Records supplied →
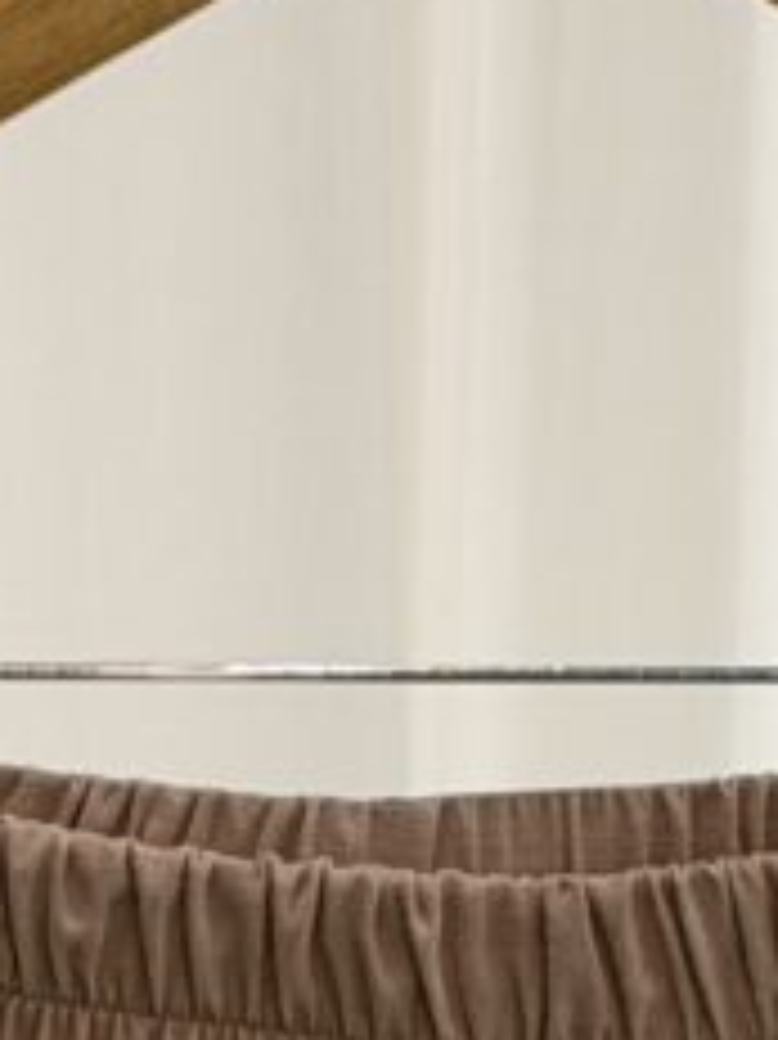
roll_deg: -0.4
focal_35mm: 332
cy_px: 1193
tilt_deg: -4.8
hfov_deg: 4.5
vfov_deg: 5.9
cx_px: 499
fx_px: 9958
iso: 64
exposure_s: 1/122
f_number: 1.8
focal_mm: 6.93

Problem requirements → Please output every line of the listing as it stands, and omit its images.

Response to this exercise →
roll_deg: -0.4
focal_35mm: 332
cy_px: 1193
tilt_deg: -4.8
hfov_deg: 4.5
vfov_deg: 5.9
cx_px: 499
fx_px: 9958
iso: 64
exposure_s: 1/122
f_number: 1.8
focal_mm: 6.93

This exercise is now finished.